Histograms
Suppose you measure how many minutes each child in a class spent reading: a long list of numbers
like 12, 7, 23, 18, 9, 31, 16, \dots A bare list is hard to make sense
of. A histogram turns it into a picture by sorting the numbers into
equal groups and showing how big each group is. The recipe is three steps:
- Bin the range of the
data into
equal-width intervals (called bins) — for example
0–10 minutes,
10–20 minutes, and so on.
- Count how many values fall in each bin.
- Draw a bar over each bin whose height is that count.
A tall bar means lots of values landed in that interval; a short bar means only a few did. The
bars sit flush against each other with no gaps, because the numbers run smoothly
from one bin straight into the next — there is no empty space between "0
to 10" and "10 to 20".
Histogram or bar chart?
A histogram looks a lot like a bar chart, but they answer different questions, and
there is one quick way to tell them apart: do the bars touch?
- A histogram shows ranges of numbers — continuous data like heights,
ages, weights or times. The bars touch, because the number line has no gaps.
Each bar covers an interval, such as "10 to
20".
- A bar chart shows separate categories — things you count but cannot
measure on a number line, like favourite fruit (apple, banana, pear). The bars have
gaps between them, because the categories don't flow into one another.
So when you read a histogram you always read an interval off the bottom axis (like
"the 10–20 band"), never a single value.
The two traps that trip people up:
- Histogram bars touch (they show number ranges). Bar-chart bars have
gaps (they show separate categories). If you see gaps, it is a bar chart, not a
histogram.
- Each bar stands for a whole interval, not one number. Read the band along the
bottom — "20 to 30" — not a single point
on it.
A fisher catches a bucket of fish and measures each one. Lengths like
9 cm, 14 cm, 11 cm
don't fall into neat groups by themselves — a fish can be any length. So we make bands:
0–10 cm,
10–20 cm,
20–30 cm. Drop each fish into its band, count
the piles, and the tallest bar shows the most common size of fish. Because length is continuous,
the bars touch.
The bin width changes the picture
Here is one fixed data set of 30 values, drawn twice. The first histogram uses a
narrow bin width of 2; the second uses a wide bin width of
5 — exactly the same numbers, only the binning differs.

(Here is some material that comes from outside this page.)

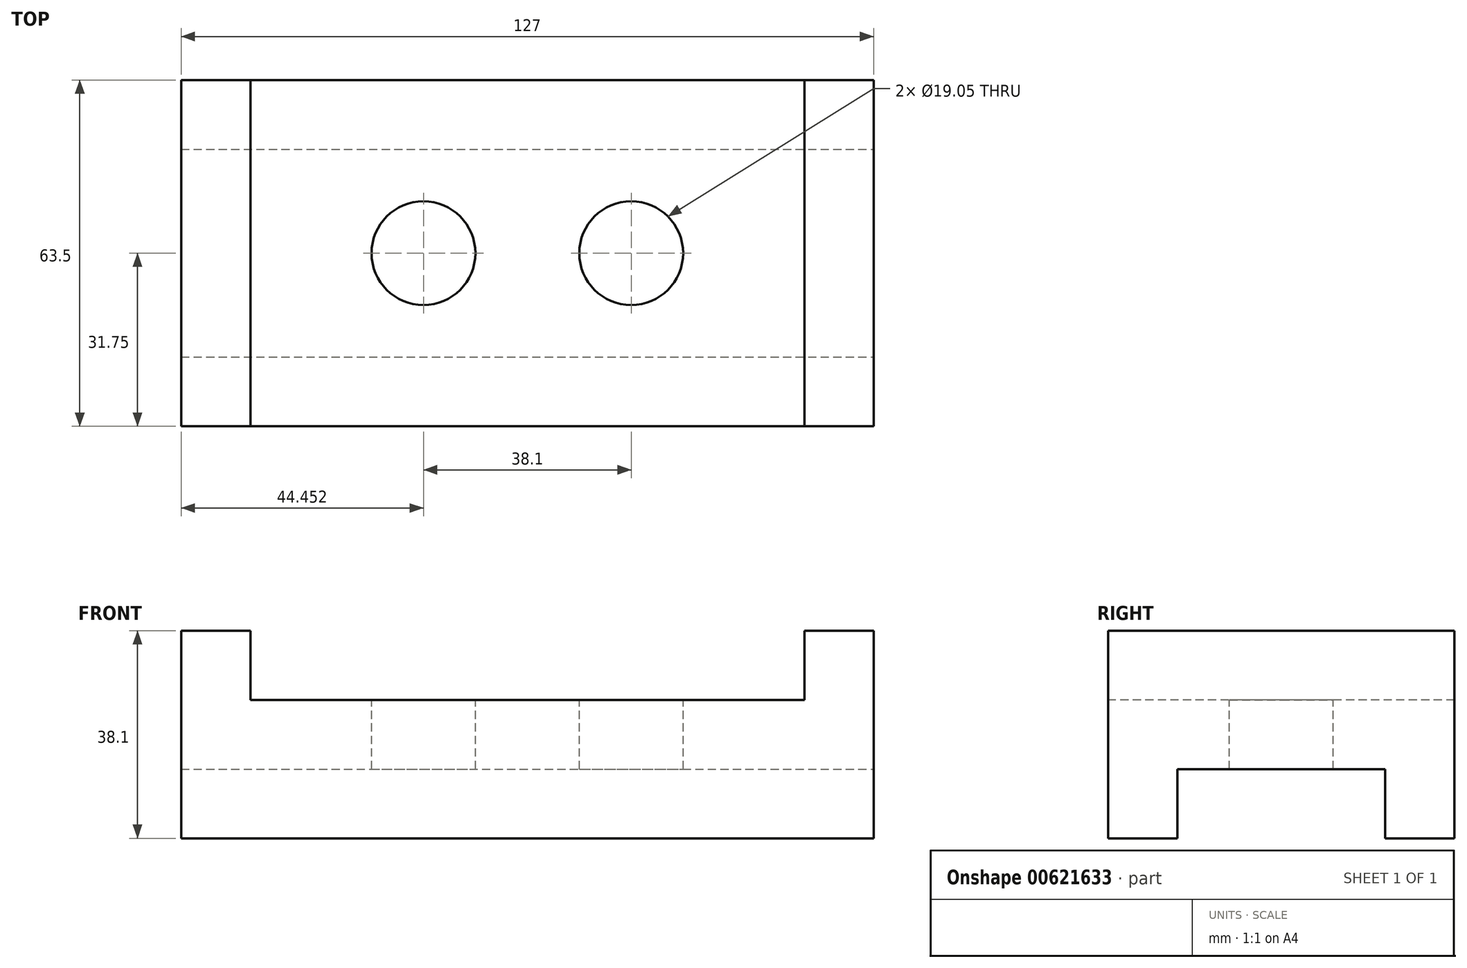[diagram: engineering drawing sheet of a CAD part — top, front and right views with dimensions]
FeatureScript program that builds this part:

The narrow bins reveal the real shape: a hump around 5–7
with a tail trailing off to the right. The wide bins flatten that story into three blunt bars —
the peak and the tail are smeared together. Too wide hides the detail;
too narrow (a width of, say, 0.5) would splinter the
data into a spiky, near-empty mess. Choosing a sensible bin width is half the craft of a good
histogram.
- A histogram bins the range, counts per bin, and draws a bar whose height is the count.
- The bars touch (no gaps) because the underlying data are continuous.
- The bin width is a choice: too wide hides detail, too narrow makes the picture spiky and noisy.
- The silhouette shows where the data pile up and how the tails stretch.
Read a histogram
Below is a histogram of how long the children in a class read for, sorted into five
10-minute bands. The bars touch and the bottom axis is labelled in
minutes. Press Refresh for a fresh class, then practise reading it:
- The tallest bar is the most common band — the time most children spent reading.
- To find how many children are in any band, read the height of that bar.
- To find the total number of children, add up the heights of all the bars.
Worked examples
Take a histogram with these four bands:
- 0–10: 3 children
- 10–20: 8 children
- 20–30: 5 children
- 30–40: 2 children
- Which band is most common? The tallest bar is over
10–20, with 8
children — so most children read for between 10 and
20 minutes.
- How many read for less than 10 minutes? That is the
first band only: 3 children.
- How many children altogether? Add every bar:
3 + 8 + 5 + 2 = 18 \text{ children.}
A grower weighs every apple from a tree and groups the weights into bands:
100–120 g,
120–140 g, and so on. The histogram's tallest
bar might sit over 120–140 g — that is the
most common apple size. Add up all the bars and you get the total number of apples picked. One
picture answers "what is a typical apple?" and "how many were there?" at the same time.